On the other hand, while the Filipinos were really hard workers, they were quite happy and relaxed:
Pardon my little joke there – couldn’t resist – the truth is this is a very well run factory. I was impressed, so I’ll briefly describe how it all works for those of you who like me, want to know what goes on behind the curtain.
THE DESIGN / PRODUCTION PROCESS
1. Set the Direction
As Brand Manager, I outline where we are going: what we are going to produce and why. I analyze pricing, profit, and costing spreadsheets, but in truth, the Ultimate Direction comes from my 40 years of competitive and recreational running experience, and especially, from all my friends. What will help my friends?
2. Design Concept
I also establish the product concepts – the Signature Series is a good example – but now that our UD design team has become established, the concepts often come from them. Erin Doubleday is the UD Designer, and she literally wakes up at night dreaming about cool new hydration packs. If she feels passionate about something, we go that way; if she doesn’t, we don’t go that way. You’ll see what I mean in the new 2014 product line – there are some interesting innovations!
3. Design Specifications
Erin draws sketches, and sometimes constructs actual packs, utilzing the sewing capabilities of our in-house Advance Development Center (more on that sometime). Once we like what we see, she will draw up a complete set of Plans and Specifications (she has a degree in Industrial Design), which are emailed to the factory.

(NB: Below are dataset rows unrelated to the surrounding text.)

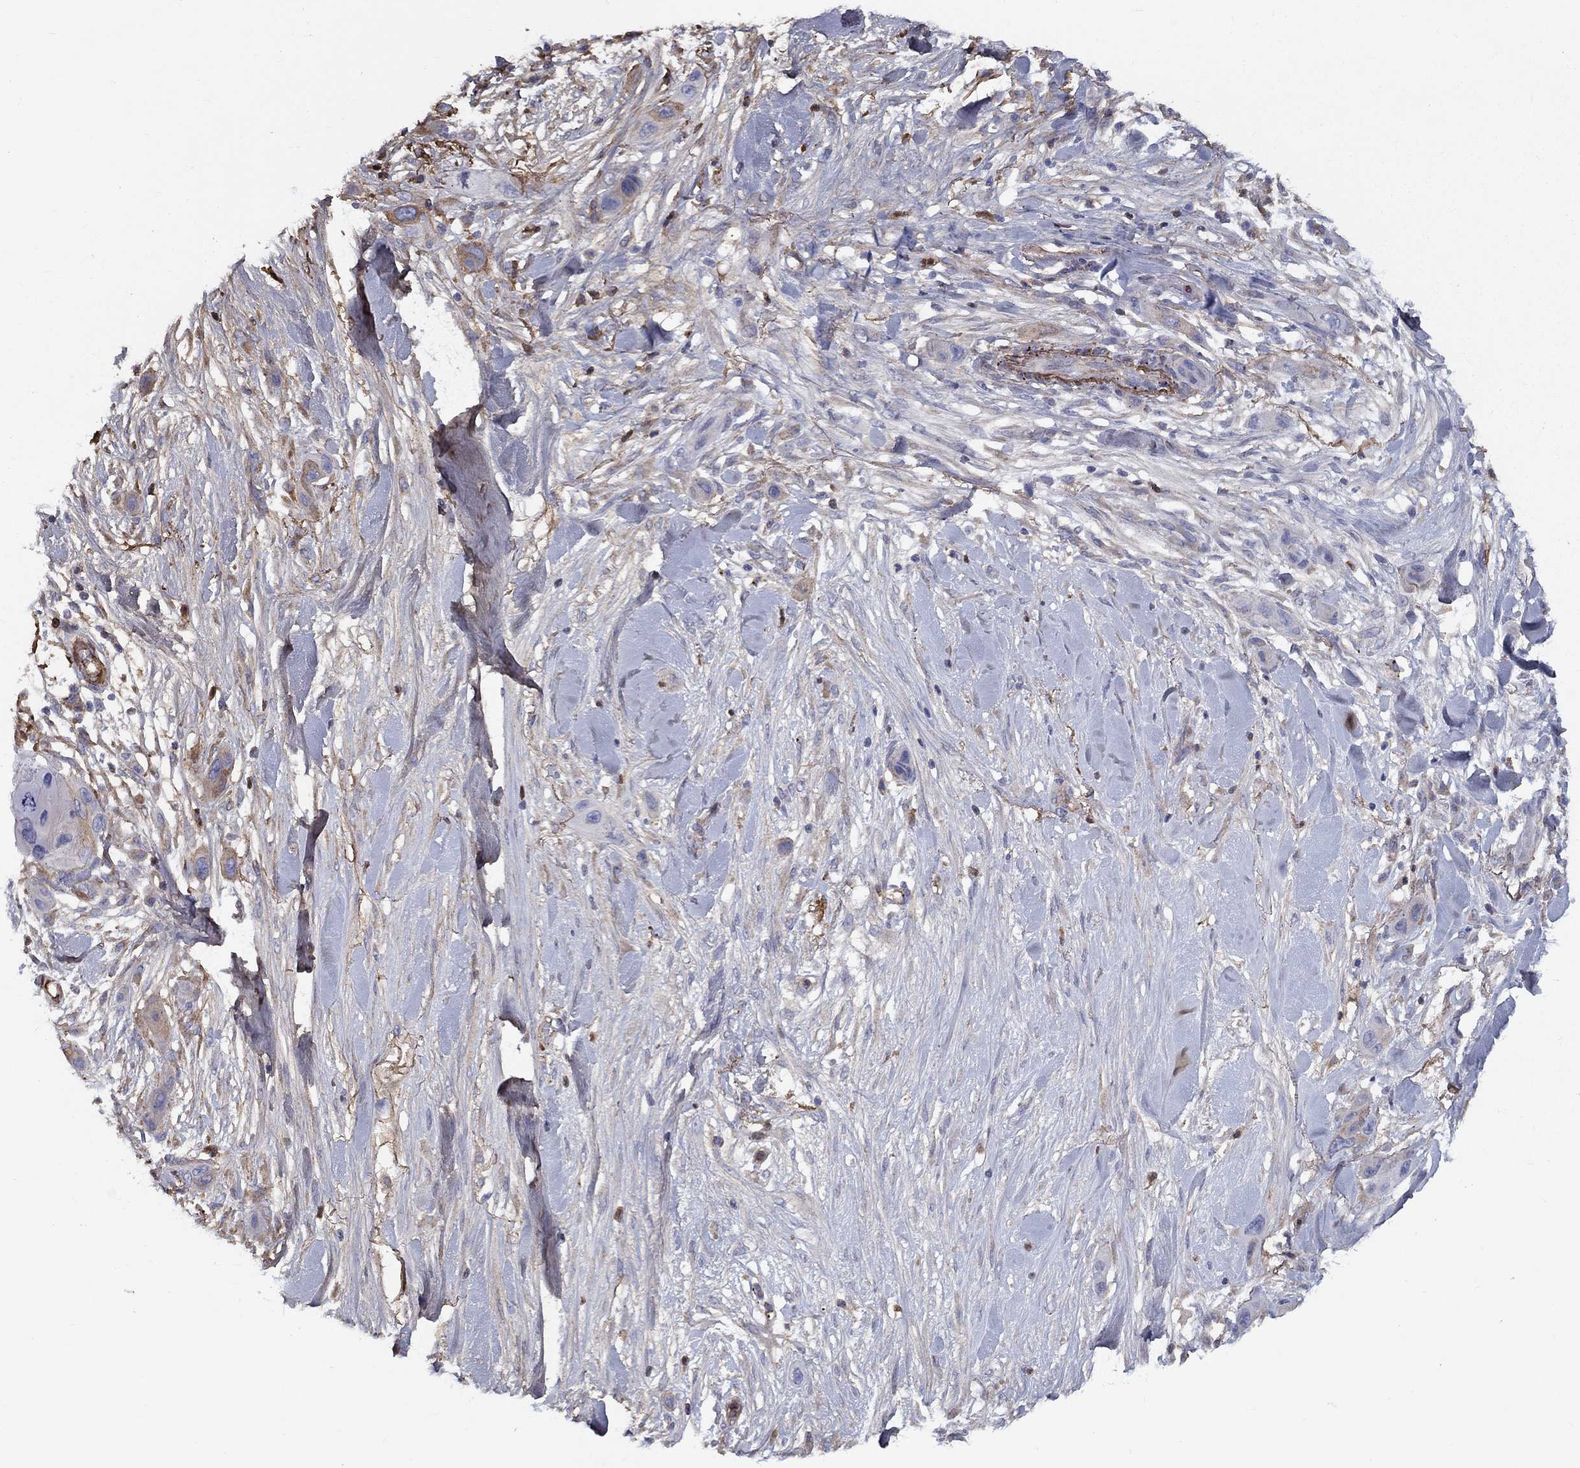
{"staining": {"intensity": "moderate", "quantity": "<25%", "location": "cytoplasmic/membranous"}, "tissue": "skin cancer", "cell_type": "Tumor cells", "image_type": "cancer", "snomed": [{"axis": "morphology", "description": "Squamous cell carcinoma, NOS"}, {"axis": "topography", "description": "Skin"}], "caption": "High-magnification brightfield microscopy of skin squamous cell carcinoma stained with DAB (3,3'-diaminobenzidine) (brown) and counterstained with hematoxylin (blue). tumor cells exhibit moderate cytoplasmic/membranous staining is appreciated in approximately<25% of cells.", "gene": "EPDR1", "patient": {"sex": "male", "age": 79}}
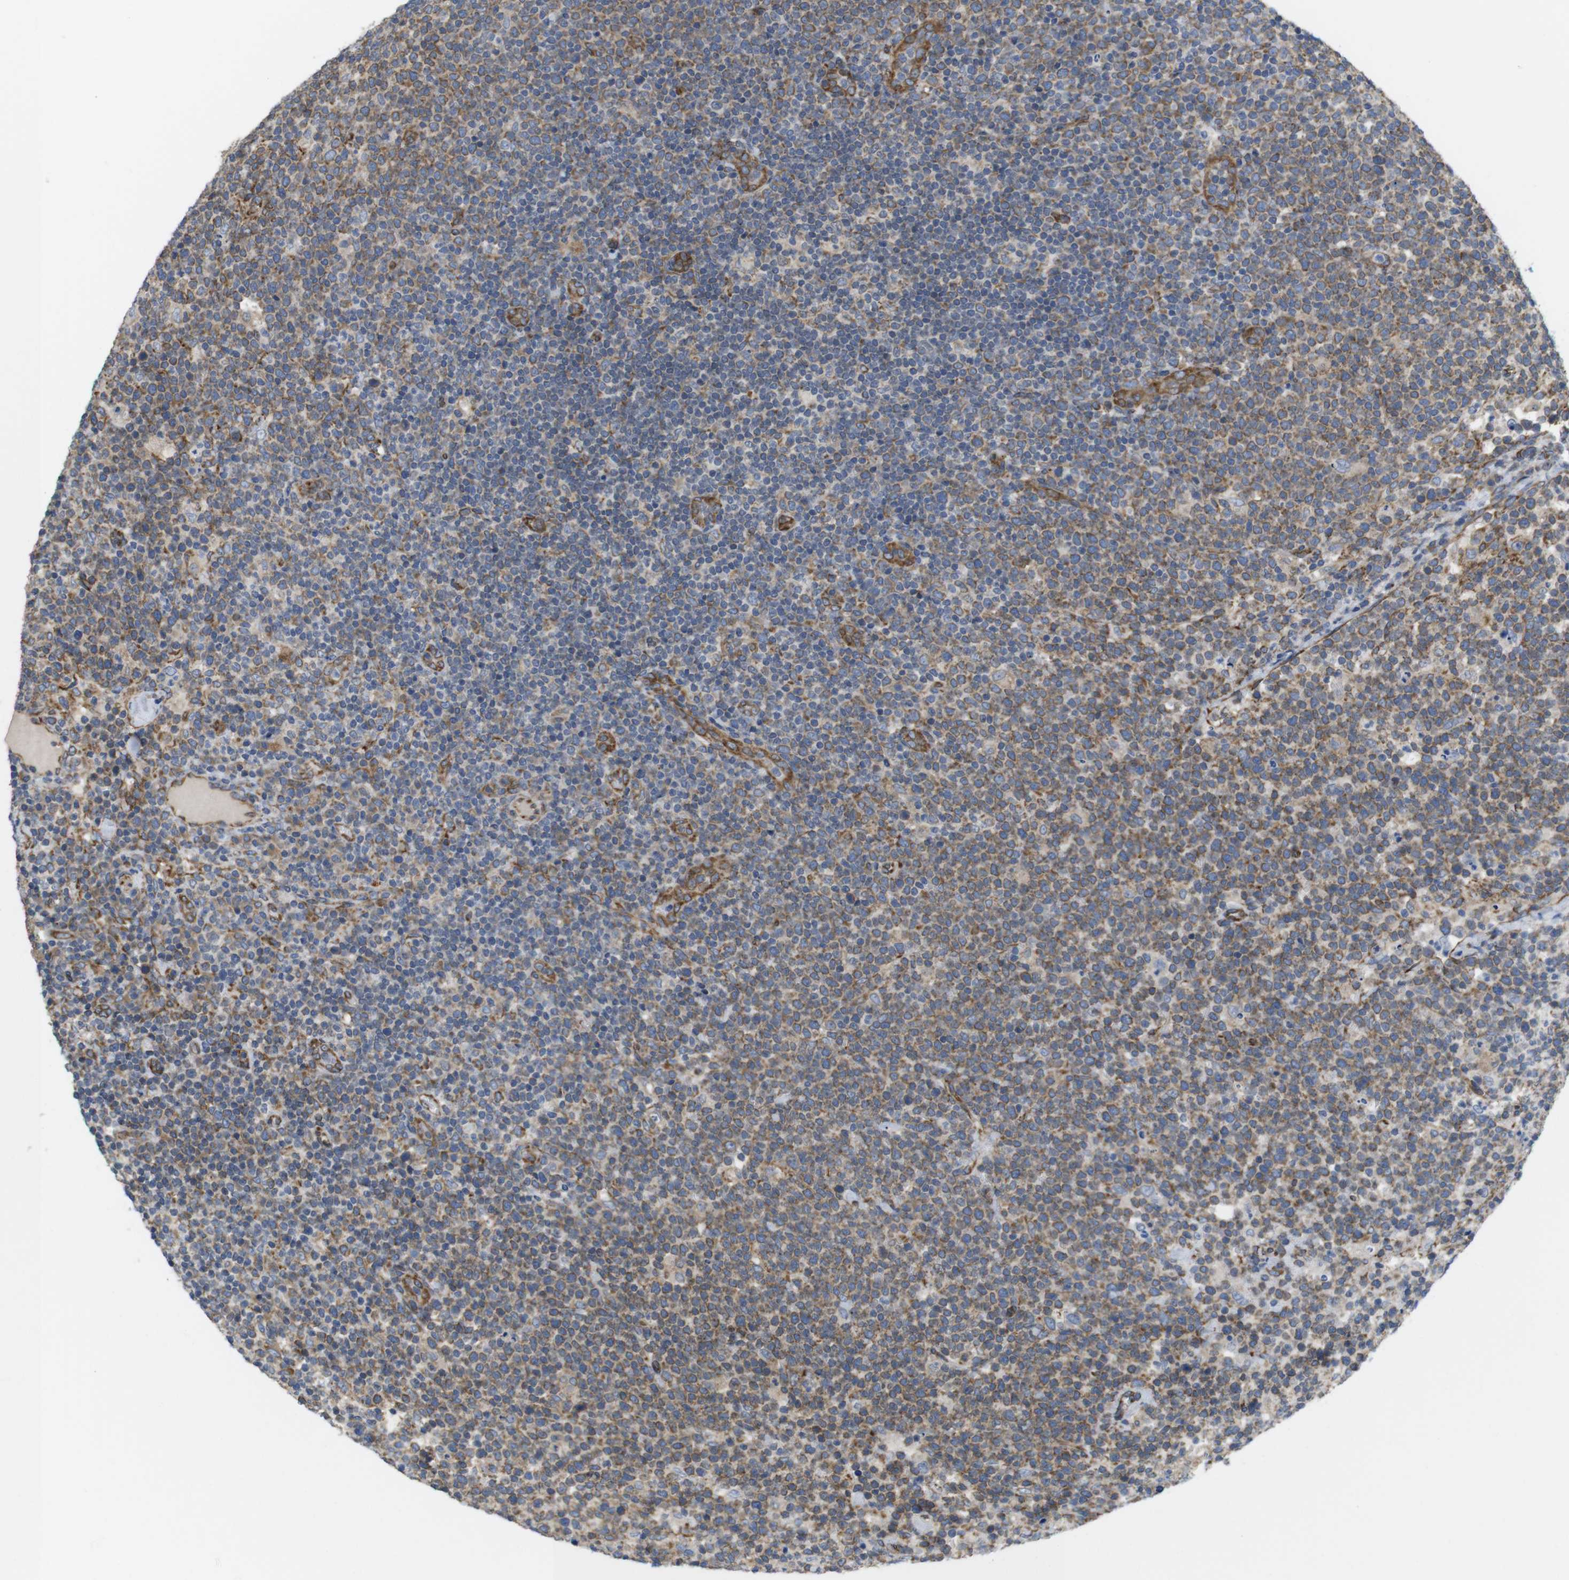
{"staining": {"intensity": "moderate", "quantity": "25%-75%", "location": "cytoplasmic/membranous"}, "tissue": "lymphoma", "cell_type": "Tumor cells", "image_type": "cancer", "snomed": [{"axis": "morphology", "description": "Malignant lymphoma, non-Hodgkin's type, High grade"}, {"axis": "topography", "description": "Lymph node"}], "caption": "Lymphoma was stained to show a protein in brown. There is medium levels of moderate cytoplasmic/membranous expression in about 25%-75% of tumor cells. The protein of interest is stained brown, and the nuclei are stained in blue (DAB (3,3'-diaminobenzidine) IHC with brightfield microscopy, high magnification).", "gene": "PCNX2", "patient": {"sex": "male", "age": 61}}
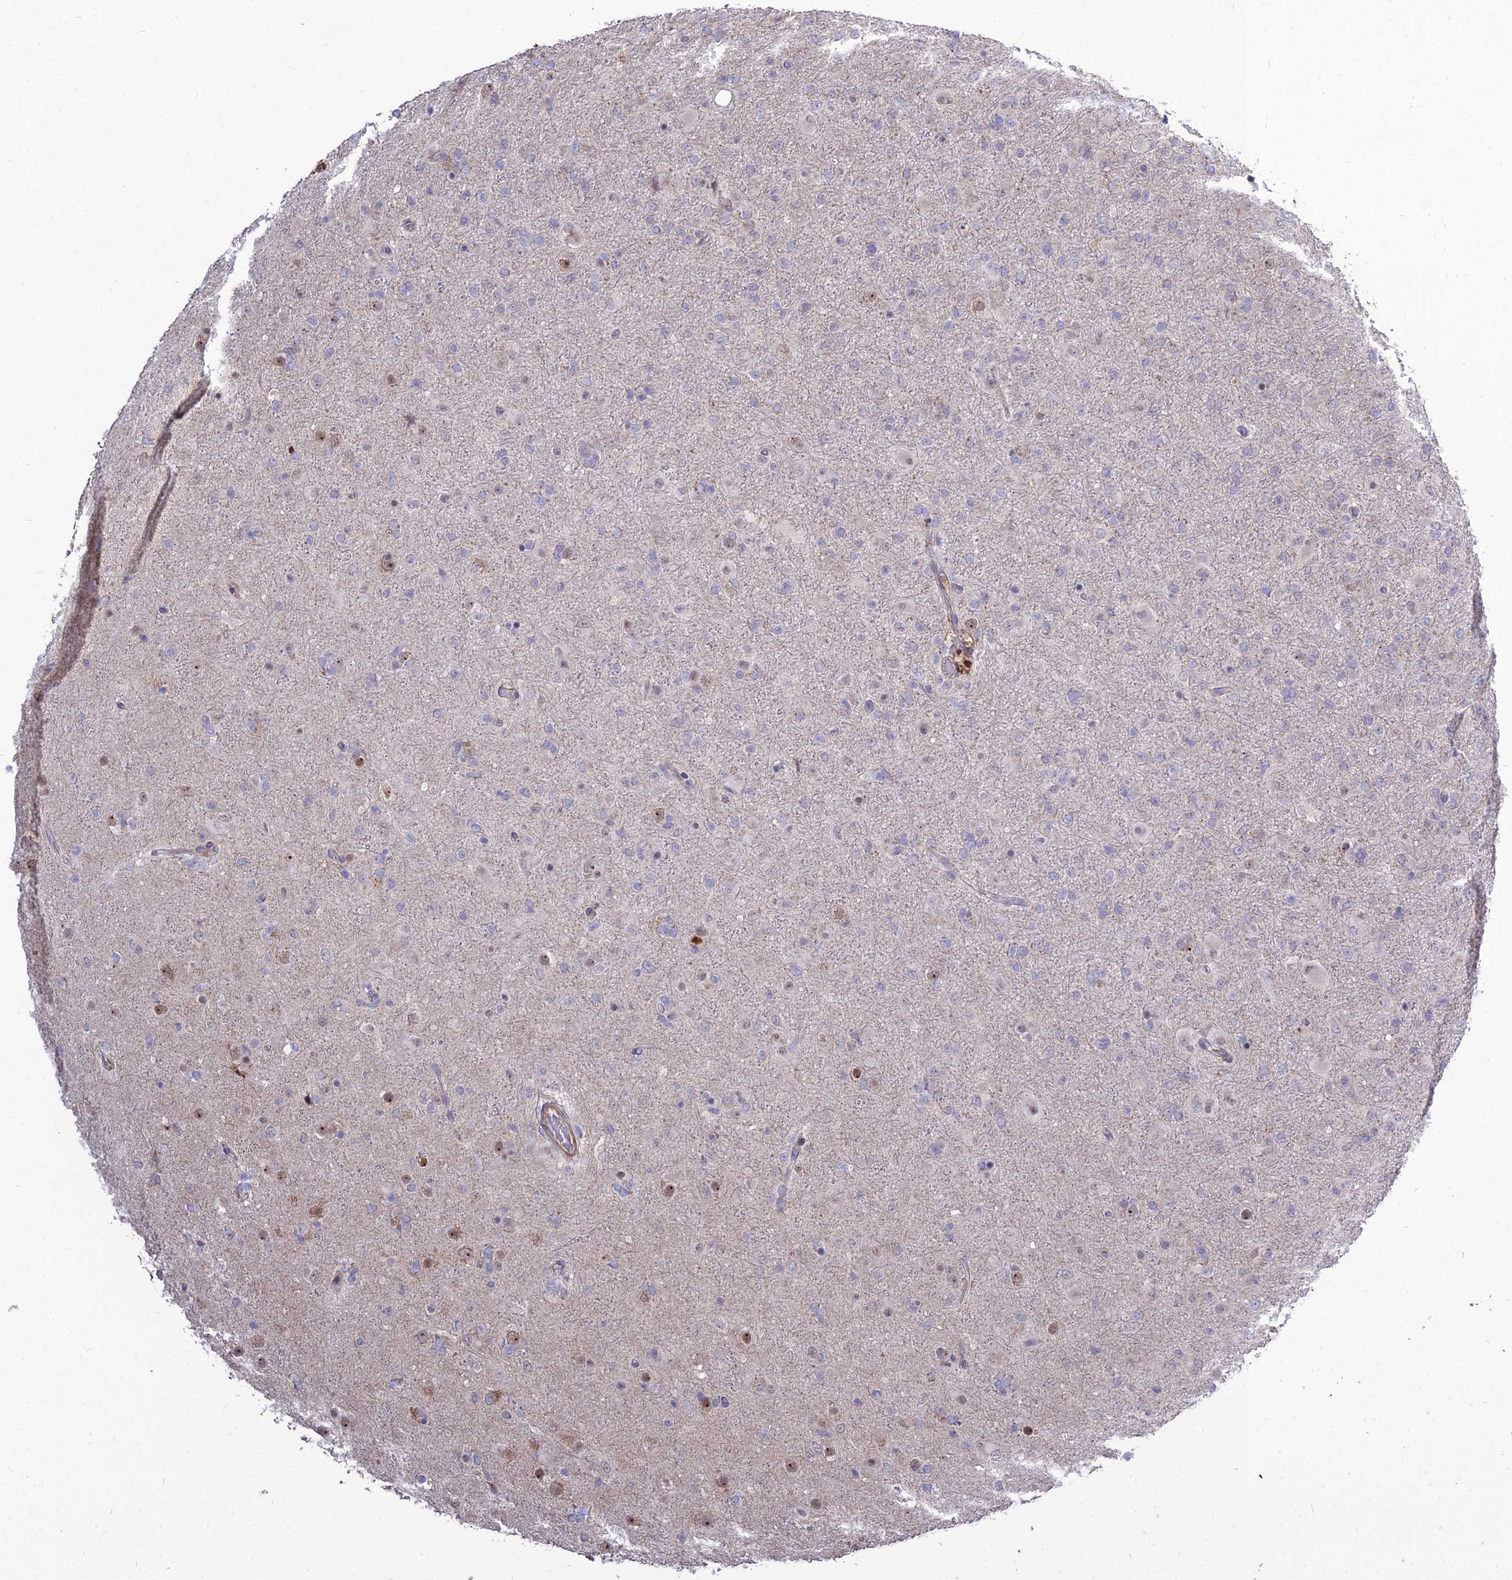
{"staining": {"intensity": "negative", "quantity": "none", "location": "none"}, "tissue": "glioma", "cell_type": "Tumor cells", "image_type": "cancer", "snomed": [{"axis": "morphology", "description": "Glioma, malignant, Low grade"}, {"axis": "topography", "description": "Brain"}], "caption": "Immunohistochemistry photomicrograph of glioma stained for a protein (brown), which demonstrates no expression in tumor cells.", "gene": "TSPYL2", "patient": {"sex": "male", "age": 65}}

Using the Specs, the factory then makes prototypes of the new packs in their Sample Shop, which is separate from their production lines. They send these prototypes to us – we test and review them – Erin draws and emails a Revised Spec Package – the Sample Shop makes up the revised prototypes and ships to us – we review again – this process repeats for months! It’s an excellent factory – these people are really good – and fortunately, don’t mind that we change, adjust, and tweak the products until they are just right.
5. Final Samples
Kevin Gallagher is our UD Product Manager – he has been involved all along, especially obtaining the special material we will be using (the 2014 Line has some surprises!), and as the design process culminates, he establishes pricing from the factory.
We take one last look at the “QA” (Quality Assurance) samples, then production starts. We take photo’s to go the websites, the salesmen show the samples at the Outdoor Retailer Show in early August, and retailers place their orders, even though the production pieces won’t arrive for a few more months.
7. On Sale
What we were working on in the Philippines two weeks ago will be available to you starting January 1. That’s how long it takes.
MY FACTORY VISIT
Here are my overall impressions:
1. Everyone is really good: the Owners, the Managers, the Sewers.
3. These sew shops are very labor intensive and capital un-intensive – I like that a lot of people are employed – your money goes into wages instead of machines.
4. Because the outdoor industry requires high quality and patterns are changing constantly, it’s better to just hire a lot of people to sew than to construct a giant machine to do it automatically.
5. This one shop (factory) employs 7,000 people (!) – most of whom are sewing together packs using individual sewing machines such as you could have in your house.
6. Much of the outdoor industry makes their products in the same location – I saw Black Diamond climbing harnesses being made, as well as Arcteryx packs, etc.
And the Bataan Death March? I certainly didn’t have time to do the whole 160km – turns out there’s an annual race (held at night to avoid the heat) – but I did turn on the Strava App on my phone, and now am “King of the Mountain” on the first 3k of the route!